● WHAT IS EXPECTED: Scan the records for the string "rapidly"; copy each line where it occurs.

================================

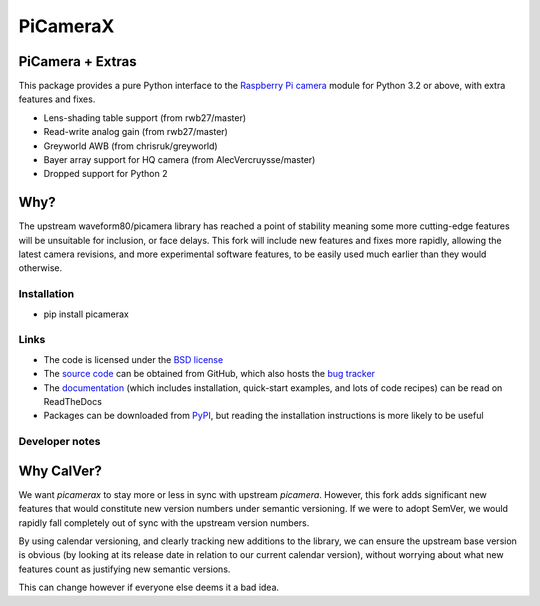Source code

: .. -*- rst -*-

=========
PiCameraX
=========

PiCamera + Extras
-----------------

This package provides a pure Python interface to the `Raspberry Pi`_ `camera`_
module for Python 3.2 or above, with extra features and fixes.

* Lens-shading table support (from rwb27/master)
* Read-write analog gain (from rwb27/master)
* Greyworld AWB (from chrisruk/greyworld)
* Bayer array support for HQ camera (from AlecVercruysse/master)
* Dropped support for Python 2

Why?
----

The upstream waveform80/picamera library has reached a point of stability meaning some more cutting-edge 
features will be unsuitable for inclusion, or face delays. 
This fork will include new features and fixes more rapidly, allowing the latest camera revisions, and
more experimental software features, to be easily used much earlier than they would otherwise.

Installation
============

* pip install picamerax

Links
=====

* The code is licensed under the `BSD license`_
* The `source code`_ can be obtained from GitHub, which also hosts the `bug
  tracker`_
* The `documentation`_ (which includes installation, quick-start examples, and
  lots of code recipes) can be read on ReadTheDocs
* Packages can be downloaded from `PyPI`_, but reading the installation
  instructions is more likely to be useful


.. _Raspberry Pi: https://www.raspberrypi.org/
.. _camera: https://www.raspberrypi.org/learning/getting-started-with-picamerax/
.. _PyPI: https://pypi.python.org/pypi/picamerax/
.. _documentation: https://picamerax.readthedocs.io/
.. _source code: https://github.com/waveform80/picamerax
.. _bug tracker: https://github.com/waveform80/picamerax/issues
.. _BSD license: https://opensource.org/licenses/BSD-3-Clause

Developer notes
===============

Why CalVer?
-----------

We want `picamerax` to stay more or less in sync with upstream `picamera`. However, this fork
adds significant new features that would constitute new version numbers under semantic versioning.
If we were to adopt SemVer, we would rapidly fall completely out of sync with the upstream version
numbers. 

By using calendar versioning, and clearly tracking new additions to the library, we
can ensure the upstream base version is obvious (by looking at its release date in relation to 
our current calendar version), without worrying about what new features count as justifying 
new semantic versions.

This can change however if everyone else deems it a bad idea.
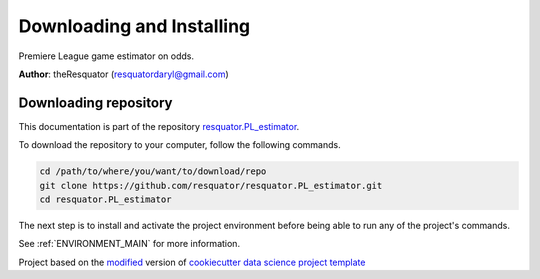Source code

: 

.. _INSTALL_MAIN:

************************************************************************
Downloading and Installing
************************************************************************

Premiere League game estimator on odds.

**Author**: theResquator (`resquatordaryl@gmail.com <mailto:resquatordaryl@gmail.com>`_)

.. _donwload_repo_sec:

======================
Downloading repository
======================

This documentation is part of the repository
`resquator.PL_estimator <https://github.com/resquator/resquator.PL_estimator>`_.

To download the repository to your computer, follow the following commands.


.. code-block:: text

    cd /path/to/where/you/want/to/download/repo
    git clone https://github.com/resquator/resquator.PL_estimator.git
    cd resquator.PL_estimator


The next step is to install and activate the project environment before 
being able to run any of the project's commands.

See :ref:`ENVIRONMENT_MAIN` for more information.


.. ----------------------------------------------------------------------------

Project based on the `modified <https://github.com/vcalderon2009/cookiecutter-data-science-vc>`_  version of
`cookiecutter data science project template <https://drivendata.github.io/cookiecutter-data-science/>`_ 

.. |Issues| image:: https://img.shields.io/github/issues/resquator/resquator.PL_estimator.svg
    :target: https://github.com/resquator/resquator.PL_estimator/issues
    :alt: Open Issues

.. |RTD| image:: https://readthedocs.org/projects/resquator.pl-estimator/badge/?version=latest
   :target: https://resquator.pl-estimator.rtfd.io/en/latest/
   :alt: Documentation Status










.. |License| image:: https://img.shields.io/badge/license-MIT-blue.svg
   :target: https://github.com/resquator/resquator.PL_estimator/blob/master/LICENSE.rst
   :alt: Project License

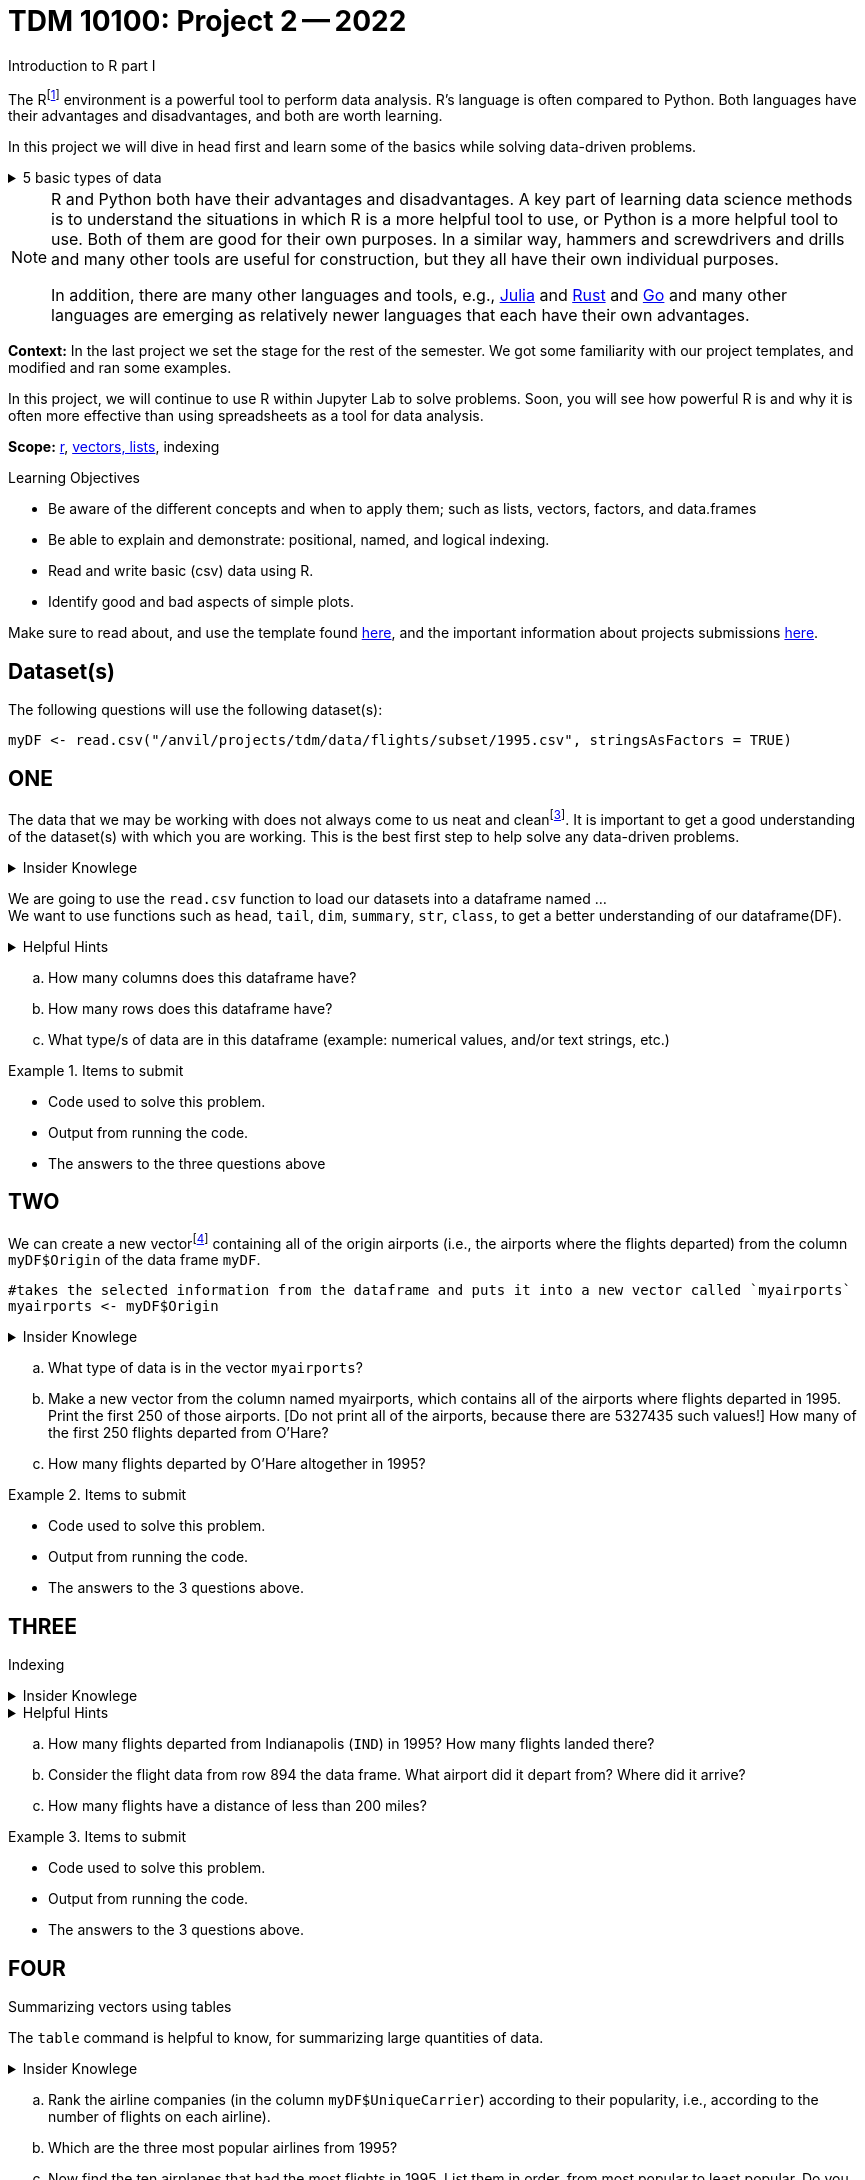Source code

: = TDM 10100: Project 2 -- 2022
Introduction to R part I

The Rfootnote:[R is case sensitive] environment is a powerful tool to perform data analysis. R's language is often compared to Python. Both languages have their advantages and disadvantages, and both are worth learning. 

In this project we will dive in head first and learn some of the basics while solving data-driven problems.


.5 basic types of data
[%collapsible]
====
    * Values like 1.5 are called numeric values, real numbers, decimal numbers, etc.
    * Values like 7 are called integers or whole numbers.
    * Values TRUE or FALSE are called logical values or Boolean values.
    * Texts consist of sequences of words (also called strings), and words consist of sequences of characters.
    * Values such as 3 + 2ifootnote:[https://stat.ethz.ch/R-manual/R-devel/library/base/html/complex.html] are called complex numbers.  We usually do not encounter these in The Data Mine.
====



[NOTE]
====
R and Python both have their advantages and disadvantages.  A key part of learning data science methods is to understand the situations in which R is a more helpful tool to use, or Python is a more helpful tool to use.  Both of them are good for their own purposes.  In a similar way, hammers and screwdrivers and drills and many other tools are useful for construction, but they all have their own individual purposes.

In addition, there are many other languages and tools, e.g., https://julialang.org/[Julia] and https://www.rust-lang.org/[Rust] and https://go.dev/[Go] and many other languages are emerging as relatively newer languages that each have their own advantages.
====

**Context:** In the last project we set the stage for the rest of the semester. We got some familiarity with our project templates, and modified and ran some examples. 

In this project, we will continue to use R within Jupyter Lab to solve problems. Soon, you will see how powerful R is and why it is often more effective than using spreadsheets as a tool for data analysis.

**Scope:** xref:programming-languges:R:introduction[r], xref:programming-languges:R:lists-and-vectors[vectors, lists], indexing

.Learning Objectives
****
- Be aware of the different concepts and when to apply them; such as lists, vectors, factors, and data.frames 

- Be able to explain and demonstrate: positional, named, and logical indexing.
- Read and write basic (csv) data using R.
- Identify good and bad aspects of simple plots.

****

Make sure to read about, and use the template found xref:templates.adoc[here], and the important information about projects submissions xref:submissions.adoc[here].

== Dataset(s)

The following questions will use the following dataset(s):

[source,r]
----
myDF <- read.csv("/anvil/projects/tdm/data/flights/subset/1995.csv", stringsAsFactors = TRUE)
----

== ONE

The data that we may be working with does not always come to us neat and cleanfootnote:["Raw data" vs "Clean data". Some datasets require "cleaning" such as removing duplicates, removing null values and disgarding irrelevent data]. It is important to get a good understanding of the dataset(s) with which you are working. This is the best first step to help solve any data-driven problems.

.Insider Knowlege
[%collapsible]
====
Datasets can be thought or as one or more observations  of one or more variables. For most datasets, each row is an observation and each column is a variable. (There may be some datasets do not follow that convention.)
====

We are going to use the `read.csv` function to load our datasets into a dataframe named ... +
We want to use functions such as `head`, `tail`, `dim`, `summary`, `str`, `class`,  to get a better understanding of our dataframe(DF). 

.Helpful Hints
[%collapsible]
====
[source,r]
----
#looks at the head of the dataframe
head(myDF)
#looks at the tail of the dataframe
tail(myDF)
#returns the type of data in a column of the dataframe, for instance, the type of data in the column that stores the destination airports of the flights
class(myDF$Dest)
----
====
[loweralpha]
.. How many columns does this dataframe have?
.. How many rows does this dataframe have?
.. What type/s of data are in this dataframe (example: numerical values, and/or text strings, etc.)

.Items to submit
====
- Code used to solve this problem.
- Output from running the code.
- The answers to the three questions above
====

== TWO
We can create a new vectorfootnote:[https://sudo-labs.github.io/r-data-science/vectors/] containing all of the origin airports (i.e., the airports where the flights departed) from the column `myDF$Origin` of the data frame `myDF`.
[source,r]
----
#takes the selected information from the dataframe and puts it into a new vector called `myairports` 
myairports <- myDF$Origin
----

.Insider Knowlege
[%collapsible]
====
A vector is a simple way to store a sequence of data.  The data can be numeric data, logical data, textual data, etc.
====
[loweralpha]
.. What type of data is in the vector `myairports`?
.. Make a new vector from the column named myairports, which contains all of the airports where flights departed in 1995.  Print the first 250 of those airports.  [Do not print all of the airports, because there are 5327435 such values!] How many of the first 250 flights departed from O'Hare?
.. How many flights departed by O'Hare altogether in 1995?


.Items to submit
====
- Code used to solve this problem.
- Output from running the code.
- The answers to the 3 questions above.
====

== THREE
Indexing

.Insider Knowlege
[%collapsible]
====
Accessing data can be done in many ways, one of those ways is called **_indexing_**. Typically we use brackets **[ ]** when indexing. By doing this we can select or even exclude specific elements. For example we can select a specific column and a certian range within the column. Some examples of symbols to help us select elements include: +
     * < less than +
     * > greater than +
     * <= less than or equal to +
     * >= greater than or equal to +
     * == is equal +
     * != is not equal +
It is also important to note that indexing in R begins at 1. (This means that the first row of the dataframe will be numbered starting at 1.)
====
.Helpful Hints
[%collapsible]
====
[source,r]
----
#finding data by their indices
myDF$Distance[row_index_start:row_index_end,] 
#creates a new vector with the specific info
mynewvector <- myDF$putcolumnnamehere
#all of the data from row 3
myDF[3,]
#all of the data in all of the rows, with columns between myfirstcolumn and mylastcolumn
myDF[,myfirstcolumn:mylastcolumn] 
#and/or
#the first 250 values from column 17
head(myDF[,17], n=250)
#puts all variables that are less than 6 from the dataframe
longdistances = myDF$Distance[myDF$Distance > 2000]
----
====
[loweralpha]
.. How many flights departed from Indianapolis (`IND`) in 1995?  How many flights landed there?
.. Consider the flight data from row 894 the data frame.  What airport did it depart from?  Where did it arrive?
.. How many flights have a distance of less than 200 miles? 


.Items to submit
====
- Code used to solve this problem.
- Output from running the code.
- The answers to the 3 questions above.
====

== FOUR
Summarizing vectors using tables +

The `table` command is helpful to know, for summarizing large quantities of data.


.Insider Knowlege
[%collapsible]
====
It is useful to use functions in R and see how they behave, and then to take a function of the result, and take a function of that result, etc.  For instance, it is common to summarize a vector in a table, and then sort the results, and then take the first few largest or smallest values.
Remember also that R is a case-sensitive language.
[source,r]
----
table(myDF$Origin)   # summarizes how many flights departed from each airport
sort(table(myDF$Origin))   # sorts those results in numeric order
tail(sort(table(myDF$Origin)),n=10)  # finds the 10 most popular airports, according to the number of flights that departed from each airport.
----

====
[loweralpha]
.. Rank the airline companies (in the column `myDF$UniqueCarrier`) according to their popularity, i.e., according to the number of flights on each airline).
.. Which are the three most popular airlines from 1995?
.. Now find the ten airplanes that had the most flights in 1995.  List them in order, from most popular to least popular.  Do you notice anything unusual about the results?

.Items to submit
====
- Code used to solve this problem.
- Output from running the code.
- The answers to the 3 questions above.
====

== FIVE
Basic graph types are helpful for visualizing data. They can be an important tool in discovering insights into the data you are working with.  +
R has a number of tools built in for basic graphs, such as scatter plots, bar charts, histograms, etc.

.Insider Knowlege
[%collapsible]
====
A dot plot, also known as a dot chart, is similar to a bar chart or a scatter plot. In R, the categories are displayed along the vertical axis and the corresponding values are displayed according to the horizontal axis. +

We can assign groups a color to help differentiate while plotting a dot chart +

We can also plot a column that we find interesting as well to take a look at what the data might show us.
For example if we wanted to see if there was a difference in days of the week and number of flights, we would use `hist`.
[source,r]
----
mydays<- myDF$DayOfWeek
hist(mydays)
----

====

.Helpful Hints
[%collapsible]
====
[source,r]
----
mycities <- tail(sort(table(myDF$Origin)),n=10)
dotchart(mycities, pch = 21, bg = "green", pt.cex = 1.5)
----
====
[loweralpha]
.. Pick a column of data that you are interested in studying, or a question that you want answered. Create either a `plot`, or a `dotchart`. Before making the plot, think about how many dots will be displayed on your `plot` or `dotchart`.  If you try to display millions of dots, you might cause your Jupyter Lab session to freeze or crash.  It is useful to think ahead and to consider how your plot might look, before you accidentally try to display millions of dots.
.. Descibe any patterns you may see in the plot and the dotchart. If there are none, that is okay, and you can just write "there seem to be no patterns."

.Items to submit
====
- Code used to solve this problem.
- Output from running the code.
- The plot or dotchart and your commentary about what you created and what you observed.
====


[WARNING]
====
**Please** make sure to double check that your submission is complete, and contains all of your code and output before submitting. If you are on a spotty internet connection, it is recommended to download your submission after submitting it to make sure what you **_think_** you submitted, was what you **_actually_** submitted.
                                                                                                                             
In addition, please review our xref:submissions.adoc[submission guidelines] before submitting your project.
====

================================

● EXERCISE ANSWER:
This fork will include new features and fixes more rapidly, allowing the latest camera revisions, and
If we were to adopt SemVer, we would rapidly fall completely out of sync with the upstream version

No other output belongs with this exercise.